A. Cités marchande et domestique : l’hypothèse du compromis

Comment s’articulent cités marchande et domestique ? L’individualisme du monde marchand semble difficilement compatible avec les exigences collectives de la cité domestique. La pensée moderne, nous l’avons vu au chapitre précédent, pensait l’affranchissement des liens de subordination personnels aussi bien comme une condition que comme l’aboutissement d’un espace de justification fondé sur la richesse et la concurrence. Dans les sociétés du Sud, cet affranchissement n’a pas eu lieu. Si les pratiques commerciales sont ancestrales, elles ne se sont jamais accompagnées d’une volonté généralisée d’en faire un outil de dislocation des attaches communautaires. En d’autres mots, il n’y a pas de cité marchande. Faut-il en conclure que le lien marchand est nécessairement subordonné aux principes de justice communautaire ? La cité domestique aurait-elle tendance à « phagocyter » les autres cités, pour reprendre l’expression d’Olivier Favereau [1995] ? Dans le modèle, chaque cité repose sur la circulation d’objets, garants de la coordination et de l’ordonnance les personnes (leur grandeur). C’est donc en analysant le rôle des objets qu’il est possible d’identifier l’articulation entre les deux types de cités. Que constate-t-on à propos de la monnaie, objet principal de la cité marchande ? Un « phagocytage » de la cité marchande par la cité domestique (voir figure ci-dessous) se traduirait par un usage de la monnaie comme mode de reproduction des hiérarchies préexistantes.

message URL FIG601.gif
Figure 4. L’articulation entre cité domestique et cité marchande. L’hypothèse d’un « phagocytage »

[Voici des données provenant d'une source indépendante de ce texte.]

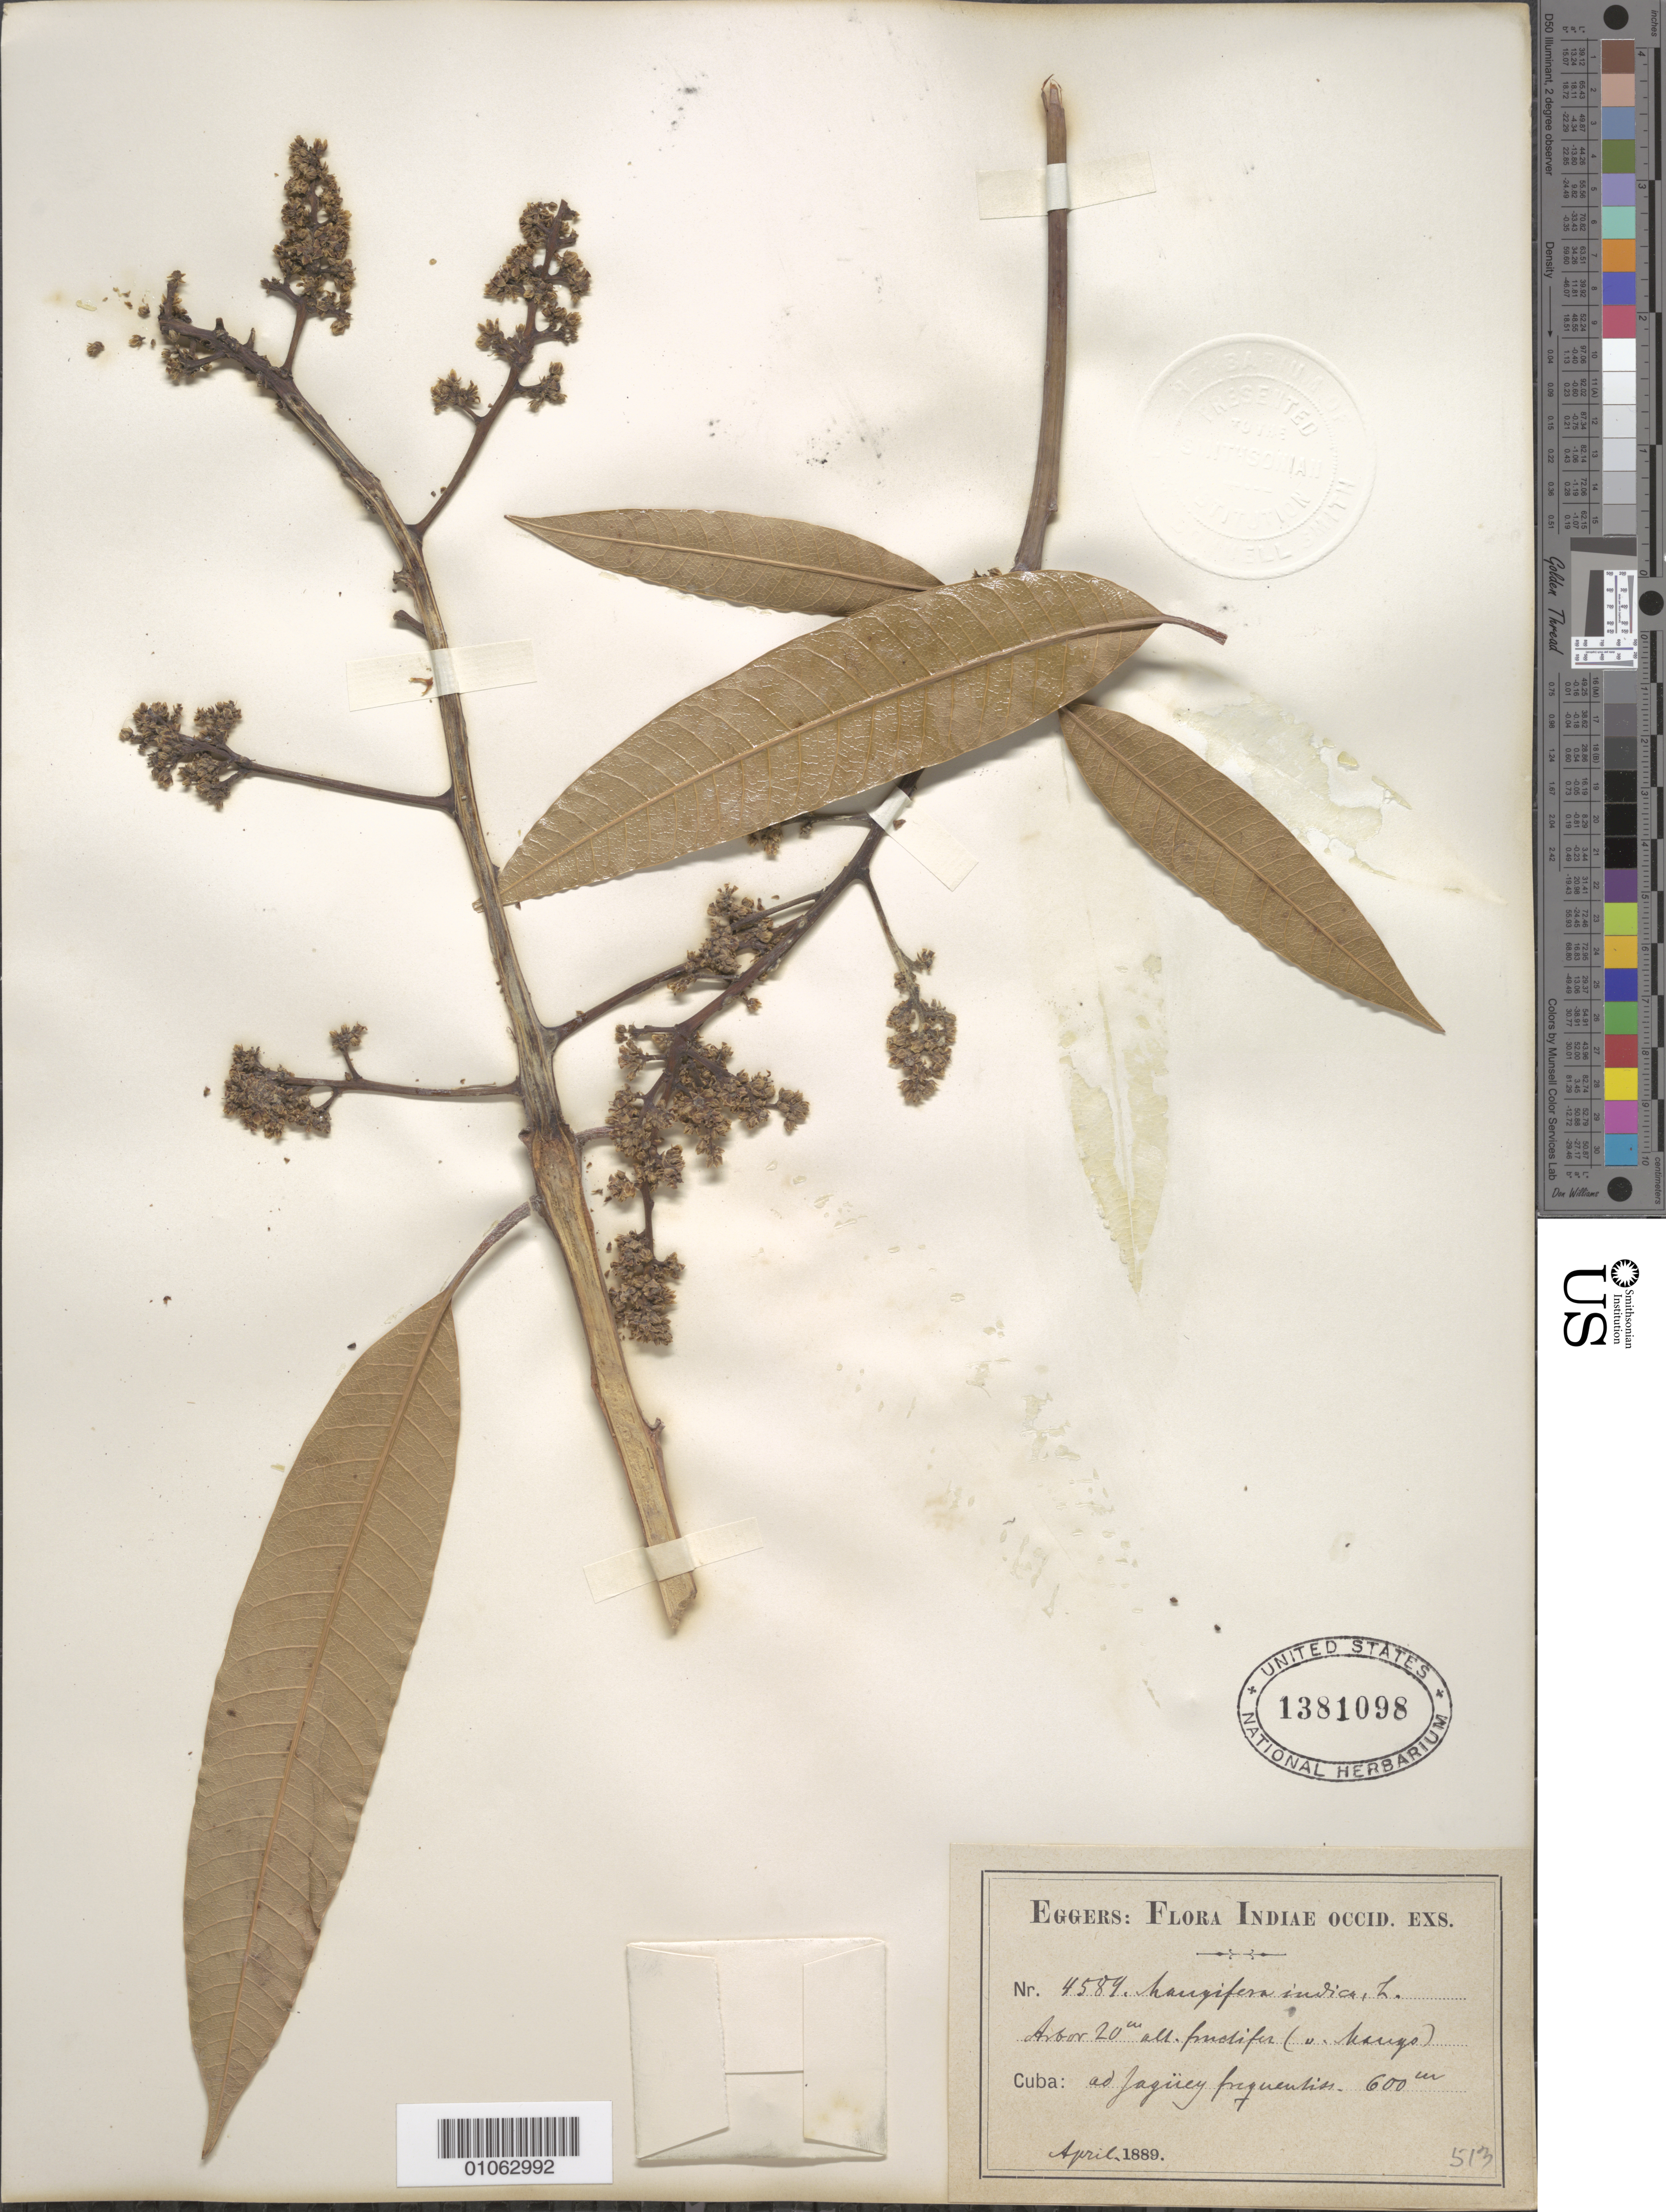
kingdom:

Divers travaux empiriques ont montré que les populations africaines avaient tendance à s’approprier la monnaie occidentale par un usage non exclusivement « moderne », par exemple en l’utilisant lors des échanges rituels au même titre que les paléomonnaies [Guyer, 1995 ; Servet, 1995b]244. Doit-on en déduire que la monnaie s’est simplement coulée dans le moule des hiérarchies locales ? Revenons aux économies de la Grandeur. La domination d’un type de cité n’empêche pas la coexistence de plusieurs types de cités, ce que Luc Boltanski et Laurent Thévenot appellent les figures du compromis :

‘ « les dispositifs composites qui comprennent des personnes et des choses susceptibles d’être relevées dans des mondes différents ne sont pas fatalement défaits par la dispute [...] dans un compromis on se met d’accord pour composer, c’est-à-dire pour suspendre la différend, sans qu’il ait été réglé par le recours à une épreuve dans un seul monde. La situation de compromis demeure composite, mais le différend est évité » [Boltanski et Thévenot, 1991, p. 337]. ’

Le processus du compromis suppose la recherche de formulations et de désignations spécifiques qui fondent dans un même énoncé les références au monde d’origine. Une large part du travail nécessaire pour parvenir au compromis consiste donc à ‘« s’entendre sur le terme adéquat, à chercher une formulation acceptable par tous et sonnant juste, sur laquelle tomber d’accord » [Boltanski et Thévenot, 1991, p. 342]’.

Les critères de justification sont étayés par des objets qui les incarnent et les rendent manipulables par les acteurs, ce dont vise à rendre compte la notion de compromis. C’est précisément l’élaboration des compromis qui contribue à dégager des ressources susceptibles d’être mobilisées pour étendre à de nouveaux principes le modèle de la cité, en d’autres termes à faire évoluer les conventions en vigueur.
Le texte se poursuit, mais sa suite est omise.